Once these classifying co-ordinates are identified, helping us as individuals to find our place in a certain time and in regard to the artistic production of that time, we can return to our original question. The answer seems obvious after all that has been said. Contemporary ceramic art is to be found travelling in the opposite direction from Apagogic or Post-Auratic Art, it is its counterpart, establishing itself– as we shall see – as the authentic Auratic Art (or more exactly setting itself within the redefinition of this concept with which we will finish this examination).

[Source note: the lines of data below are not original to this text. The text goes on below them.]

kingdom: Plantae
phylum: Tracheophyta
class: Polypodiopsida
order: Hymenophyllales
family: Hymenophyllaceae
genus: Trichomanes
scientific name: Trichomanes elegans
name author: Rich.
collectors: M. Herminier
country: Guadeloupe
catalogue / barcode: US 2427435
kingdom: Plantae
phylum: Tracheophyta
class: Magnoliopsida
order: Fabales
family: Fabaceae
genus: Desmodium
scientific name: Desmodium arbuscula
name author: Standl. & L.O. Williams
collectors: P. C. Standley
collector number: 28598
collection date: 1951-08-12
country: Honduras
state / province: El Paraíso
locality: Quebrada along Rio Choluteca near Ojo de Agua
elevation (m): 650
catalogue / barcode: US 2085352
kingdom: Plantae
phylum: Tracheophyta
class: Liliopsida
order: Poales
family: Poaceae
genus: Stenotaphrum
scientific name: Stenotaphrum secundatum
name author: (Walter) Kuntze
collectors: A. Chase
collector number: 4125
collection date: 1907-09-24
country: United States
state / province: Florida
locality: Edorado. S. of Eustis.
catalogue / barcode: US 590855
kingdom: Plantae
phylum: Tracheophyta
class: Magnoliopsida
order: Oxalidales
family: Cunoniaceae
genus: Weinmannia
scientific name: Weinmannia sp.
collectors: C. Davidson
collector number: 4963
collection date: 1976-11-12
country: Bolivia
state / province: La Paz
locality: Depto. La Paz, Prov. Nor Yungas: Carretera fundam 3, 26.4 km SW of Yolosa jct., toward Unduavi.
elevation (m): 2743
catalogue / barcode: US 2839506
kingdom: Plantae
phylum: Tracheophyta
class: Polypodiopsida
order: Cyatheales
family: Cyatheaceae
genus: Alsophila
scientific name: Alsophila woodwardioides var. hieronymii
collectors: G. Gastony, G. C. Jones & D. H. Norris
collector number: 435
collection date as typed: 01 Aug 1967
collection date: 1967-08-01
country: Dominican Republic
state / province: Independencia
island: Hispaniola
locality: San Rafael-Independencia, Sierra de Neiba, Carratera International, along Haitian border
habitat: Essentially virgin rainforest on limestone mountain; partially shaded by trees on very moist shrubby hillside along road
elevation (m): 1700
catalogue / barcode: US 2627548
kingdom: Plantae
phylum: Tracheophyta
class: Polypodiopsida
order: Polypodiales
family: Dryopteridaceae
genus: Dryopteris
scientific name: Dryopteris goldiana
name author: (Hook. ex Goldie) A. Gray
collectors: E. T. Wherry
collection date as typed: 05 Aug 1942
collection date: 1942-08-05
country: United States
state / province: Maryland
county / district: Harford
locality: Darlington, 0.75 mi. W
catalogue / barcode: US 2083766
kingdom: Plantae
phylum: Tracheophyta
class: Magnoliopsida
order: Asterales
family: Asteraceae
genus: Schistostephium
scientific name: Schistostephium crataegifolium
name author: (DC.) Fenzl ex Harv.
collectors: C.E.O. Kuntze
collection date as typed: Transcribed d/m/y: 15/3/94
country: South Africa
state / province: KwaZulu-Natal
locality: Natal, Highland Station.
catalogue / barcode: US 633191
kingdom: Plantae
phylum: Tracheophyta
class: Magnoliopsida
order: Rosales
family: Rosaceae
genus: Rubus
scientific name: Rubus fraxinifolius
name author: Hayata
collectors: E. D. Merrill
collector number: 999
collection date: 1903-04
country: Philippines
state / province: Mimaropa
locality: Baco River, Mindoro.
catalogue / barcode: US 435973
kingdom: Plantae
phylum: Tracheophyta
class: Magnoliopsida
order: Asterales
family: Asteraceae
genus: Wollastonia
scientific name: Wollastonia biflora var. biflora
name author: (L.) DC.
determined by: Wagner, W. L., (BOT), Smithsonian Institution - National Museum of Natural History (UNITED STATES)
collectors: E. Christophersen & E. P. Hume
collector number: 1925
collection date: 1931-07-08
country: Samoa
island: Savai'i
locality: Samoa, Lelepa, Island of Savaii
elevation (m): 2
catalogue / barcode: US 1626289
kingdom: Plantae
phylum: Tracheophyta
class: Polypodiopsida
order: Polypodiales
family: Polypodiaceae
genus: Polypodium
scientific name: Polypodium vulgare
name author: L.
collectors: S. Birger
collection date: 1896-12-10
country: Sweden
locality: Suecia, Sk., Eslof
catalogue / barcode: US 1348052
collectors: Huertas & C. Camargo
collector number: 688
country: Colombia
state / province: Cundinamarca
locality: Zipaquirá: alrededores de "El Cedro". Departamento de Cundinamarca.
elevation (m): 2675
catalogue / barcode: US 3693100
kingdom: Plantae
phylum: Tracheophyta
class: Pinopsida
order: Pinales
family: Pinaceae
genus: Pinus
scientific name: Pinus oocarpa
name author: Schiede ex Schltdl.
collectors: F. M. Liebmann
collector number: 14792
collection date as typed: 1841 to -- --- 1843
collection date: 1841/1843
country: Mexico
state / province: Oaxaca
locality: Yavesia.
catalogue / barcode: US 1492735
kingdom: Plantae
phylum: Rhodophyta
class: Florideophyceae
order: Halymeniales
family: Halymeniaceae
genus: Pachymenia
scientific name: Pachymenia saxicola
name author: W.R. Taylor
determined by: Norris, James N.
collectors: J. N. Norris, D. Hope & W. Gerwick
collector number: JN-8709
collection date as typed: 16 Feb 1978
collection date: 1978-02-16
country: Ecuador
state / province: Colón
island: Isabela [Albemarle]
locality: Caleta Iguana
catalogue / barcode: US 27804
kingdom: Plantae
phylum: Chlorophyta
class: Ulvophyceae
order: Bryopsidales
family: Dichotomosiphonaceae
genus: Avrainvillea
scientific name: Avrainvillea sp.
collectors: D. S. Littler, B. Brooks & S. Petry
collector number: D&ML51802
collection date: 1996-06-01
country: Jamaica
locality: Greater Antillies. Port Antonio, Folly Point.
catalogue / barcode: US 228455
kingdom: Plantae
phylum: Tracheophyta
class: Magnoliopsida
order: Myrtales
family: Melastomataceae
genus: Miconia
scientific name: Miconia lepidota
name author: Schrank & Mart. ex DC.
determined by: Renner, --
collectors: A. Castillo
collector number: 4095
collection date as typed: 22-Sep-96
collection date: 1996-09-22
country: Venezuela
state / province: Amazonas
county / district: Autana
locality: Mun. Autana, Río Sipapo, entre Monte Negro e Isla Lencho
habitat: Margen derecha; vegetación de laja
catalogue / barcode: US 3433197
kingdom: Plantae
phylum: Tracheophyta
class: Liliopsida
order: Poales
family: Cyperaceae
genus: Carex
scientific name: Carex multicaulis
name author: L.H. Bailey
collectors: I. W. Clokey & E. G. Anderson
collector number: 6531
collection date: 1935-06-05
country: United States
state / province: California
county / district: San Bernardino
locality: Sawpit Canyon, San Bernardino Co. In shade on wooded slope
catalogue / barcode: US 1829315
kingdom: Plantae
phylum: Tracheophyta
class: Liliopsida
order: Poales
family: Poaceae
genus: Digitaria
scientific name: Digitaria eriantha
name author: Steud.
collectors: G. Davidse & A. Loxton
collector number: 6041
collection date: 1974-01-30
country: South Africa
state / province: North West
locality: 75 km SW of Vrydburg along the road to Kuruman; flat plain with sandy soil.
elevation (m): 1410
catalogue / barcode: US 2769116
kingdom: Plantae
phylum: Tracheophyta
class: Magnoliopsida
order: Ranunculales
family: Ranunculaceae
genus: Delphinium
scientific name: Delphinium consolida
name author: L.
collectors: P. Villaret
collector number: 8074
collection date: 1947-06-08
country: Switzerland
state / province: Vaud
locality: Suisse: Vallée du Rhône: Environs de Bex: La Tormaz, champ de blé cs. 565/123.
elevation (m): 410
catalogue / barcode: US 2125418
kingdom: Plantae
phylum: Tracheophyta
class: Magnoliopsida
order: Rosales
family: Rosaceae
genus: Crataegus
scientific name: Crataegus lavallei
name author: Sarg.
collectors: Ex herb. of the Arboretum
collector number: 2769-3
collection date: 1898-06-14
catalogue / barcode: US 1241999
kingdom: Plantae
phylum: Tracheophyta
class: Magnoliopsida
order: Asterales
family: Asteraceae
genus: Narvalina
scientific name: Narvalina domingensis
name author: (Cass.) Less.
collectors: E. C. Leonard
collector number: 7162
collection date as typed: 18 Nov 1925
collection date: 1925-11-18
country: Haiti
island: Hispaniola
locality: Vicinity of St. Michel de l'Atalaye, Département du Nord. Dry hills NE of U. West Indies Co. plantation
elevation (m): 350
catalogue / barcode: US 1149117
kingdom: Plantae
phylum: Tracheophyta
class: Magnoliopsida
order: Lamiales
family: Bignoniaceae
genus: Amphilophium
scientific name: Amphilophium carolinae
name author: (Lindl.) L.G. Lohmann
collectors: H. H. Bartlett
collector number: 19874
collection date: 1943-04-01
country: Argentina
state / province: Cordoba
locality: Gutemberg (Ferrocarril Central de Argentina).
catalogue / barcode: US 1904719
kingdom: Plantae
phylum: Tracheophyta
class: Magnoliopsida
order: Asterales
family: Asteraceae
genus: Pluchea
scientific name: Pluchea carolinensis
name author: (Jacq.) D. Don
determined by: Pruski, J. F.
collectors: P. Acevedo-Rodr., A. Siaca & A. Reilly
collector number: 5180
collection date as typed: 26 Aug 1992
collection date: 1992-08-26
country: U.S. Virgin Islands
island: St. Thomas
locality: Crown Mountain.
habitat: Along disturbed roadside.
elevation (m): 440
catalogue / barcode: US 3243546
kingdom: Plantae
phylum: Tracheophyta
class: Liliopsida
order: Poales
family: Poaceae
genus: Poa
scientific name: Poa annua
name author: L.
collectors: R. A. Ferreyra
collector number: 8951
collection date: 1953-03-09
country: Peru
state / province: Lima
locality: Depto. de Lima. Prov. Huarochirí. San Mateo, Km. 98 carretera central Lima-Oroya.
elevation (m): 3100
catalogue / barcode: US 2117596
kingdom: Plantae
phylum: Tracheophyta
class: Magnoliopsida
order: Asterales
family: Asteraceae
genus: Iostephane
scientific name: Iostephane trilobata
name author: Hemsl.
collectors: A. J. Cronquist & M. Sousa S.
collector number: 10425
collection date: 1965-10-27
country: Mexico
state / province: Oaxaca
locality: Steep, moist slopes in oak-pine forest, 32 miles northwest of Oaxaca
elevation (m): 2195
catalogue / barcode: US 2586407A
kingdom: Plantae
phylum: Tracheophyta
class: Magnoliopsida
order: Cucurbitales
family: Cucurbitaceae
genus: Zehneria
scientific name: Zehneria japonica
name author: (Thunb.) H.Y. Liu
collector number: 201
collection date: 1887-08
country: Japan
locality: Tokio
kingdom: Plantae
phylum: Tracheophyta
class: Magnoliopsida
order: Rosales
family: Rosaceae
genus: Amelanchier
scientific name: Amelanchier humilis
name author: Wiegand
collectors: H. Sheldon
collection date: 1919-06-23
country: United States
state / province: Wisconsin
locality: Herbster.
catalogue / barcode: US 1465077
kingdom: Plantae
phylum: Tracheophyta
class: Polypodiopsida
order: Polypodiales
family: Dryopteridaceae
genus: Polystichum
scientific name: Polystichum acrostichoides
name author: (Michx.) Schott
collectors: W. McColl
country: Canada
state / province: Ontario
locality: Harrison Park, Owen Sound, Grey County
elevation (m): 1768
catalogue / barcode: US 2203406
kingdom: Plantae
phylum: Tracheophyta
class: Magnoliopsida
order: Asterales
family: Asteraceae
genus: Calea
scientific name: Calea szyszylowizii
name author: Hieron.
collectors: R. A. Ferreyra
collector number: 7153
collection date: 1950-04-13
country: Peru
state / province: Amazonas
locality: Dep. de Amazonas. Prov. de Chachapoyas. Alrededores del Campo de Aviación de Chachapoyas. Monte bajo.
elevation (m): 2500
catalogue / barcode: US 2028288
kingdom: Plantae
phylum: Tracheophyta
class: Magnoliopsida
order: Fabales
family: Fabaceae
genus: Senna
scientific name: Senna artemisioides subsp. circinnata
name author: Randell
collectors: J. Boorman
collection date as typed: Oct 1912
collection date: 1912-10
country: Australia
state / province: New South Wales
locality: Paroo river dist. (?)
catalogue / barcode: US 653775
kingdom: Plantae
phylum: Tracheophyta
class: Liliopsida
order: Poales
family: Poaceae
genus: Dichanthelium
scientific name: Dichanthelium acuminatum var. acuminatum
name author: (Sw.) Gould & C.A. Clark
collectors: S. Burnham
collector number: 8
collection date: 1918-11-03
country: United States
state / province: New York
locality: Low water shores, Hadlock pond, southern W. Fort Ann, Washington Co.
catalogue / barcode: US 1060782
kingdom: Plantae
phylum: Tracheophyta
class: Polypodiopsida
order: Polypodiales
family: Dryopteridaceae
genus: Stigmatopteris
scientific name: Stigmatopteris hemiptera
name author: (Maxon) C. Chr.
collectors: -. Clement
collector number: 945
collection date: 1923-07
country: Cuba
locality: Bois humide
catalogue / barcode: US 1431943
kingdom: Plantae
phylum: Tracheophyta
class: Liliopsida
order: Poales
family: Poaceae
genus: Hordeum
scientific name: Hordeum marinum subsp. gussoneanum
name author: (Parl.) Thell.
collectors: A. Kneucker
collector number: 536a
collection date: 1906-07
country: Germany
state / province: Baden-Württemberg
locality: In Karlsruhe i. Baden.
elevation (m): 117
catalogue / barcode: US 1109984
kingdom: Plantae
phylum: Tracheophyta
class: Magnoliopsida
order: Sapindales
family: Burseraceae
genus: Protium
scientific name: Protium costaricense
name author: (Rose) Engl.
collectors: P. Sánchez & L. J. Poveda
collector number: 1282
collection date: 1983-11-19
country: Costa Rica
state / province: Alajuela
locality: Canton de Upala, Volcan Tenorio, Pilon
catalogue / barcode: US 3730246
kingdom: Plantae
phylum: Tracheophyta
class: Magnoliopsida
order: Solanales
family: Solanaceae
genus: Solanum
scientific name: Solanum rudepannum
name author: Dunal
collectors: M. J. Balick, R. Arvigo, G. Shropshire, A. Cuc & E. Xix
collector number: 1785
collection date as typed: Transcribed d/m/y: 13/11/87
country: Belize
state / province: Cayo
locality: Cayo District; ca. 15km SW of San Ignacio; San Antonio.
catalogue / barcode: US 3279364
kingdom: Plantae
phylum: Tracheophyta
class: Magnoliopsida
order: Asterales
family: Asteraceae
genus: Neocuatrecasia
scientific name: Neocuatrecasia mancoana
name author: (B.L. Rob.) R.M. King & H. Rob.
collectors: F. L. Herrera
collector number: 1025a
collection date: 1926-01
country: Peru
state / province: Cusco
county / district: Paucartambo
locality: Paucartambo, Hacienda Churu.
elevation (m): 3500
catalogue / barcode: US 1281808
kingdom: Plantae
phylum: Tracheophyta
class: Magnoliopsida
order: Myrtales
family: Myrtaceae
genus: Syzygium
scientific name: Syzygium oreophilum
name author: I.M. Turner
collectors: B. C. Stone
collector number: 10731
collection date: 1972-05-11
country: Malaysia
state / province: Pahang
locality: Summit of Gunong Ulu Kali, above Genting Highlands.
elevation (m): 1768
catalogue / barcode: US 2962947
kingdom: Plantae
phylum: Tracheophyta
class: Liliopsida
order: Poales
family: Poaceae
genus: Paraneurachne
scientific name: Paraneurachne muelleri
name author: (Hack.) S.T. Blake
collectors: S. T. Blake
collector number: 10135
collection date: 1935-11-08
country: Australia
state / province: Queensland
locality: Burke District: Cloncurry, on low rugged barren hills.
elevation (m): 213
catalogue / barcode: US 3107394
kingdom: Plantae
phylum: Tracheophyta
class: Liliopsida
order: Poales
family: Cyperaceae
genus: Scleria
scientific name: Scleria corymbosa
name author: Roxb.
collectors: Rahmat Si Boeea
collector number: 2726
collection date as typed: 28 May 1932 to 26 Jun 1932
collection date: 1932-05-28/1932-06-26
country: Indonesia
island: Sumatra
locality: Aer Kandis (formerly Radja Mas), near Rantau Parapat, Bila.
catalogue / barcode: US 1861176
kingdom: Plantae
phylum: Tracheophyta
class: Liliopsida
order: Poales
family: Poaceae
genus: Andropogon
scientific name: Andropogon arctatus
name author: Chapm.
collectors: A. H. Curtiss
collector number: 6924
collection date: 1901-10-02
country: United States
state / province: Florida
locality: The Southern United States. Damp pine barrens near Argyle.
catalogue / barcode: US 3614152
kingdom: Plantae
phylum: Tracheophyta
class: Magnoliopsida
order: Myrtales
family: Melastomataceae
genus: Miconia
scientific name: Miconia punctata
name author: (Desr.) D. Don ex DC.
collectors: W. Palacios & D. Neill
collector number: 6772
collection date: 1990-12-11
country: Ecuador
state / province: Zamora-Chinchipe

Our attempts at theoretical comprehension do not gain force and strength by generalisation, by considering that, generically, all work coming under the enormous pluralistic heading of ‘contemporary ceramic art’ serves as an expression of the condition of true Auratic Art in the present day. On the contrary, the development of these ideas has matured through starting from the personal and working towards the general in spite of the fact that here we have examined them from the general to the personal. And so we can confirm with no more hesitation (but with apologies for taking so long to arrive at the subject of this text, hoping only that it has helped towards a greater aesthetic appreciation and understanding,) that the work of José Antonio Sarmiento which is presented here (as well as other work produced in anagama-noborigama kilns) are works of art which are especially representative of the most sublime Auratic Art. This is an honour shared, from the writer’s point of view, with the great Japanese masters of ceramics and with others who have instinctively understood, as has José Antonio Sarmiento, all that has been said here simply by way of their personal sensibility and artistic capability.

But why does it generally seem to us that anagama-noborigama wood fired ceramics, particularly the work of José Antonio Sarmiento, is more essentially Auratic Art than other works (at least when we talk of Spanish ceramic art)? To understand this, let us redefine the material concept of aura in a work of art (without losing the nucleus of the preceding significance) as the effect of wood fire on a raw clay surface. That is to say the aura is the mark left by the fire. In this way these types of work become unique making it impossible to submit them to any form of mass production, if we take Benjamin’s original definition of mass production as our standard. (Although here we must remember that not all ceramic pieces are of the same quality; some dreadful examples of industrial mass produced pottery may come to mind). There is a need for technical know-how or ‘knowing how to make art’ as Aristotle said, that is absolutely imperative in this context. From knowing ones materials in throwing, shaping and plastic properties to learning the rhythm of a seven-day firing process. And lastly, here the well-known comparison between the process of learning to manage an anagama-noborigama kiln and learning to manage a sailing boat seems particularly relevant to us and suggestive, in its transcendental technological and artistic meaning, of art as techné.

And so are we not justified in talking in this way, talking of the ceramics of the great fire of anagama-noborigama kilns as the truest form of ceramic Auratic Art in which the auras become red-hot?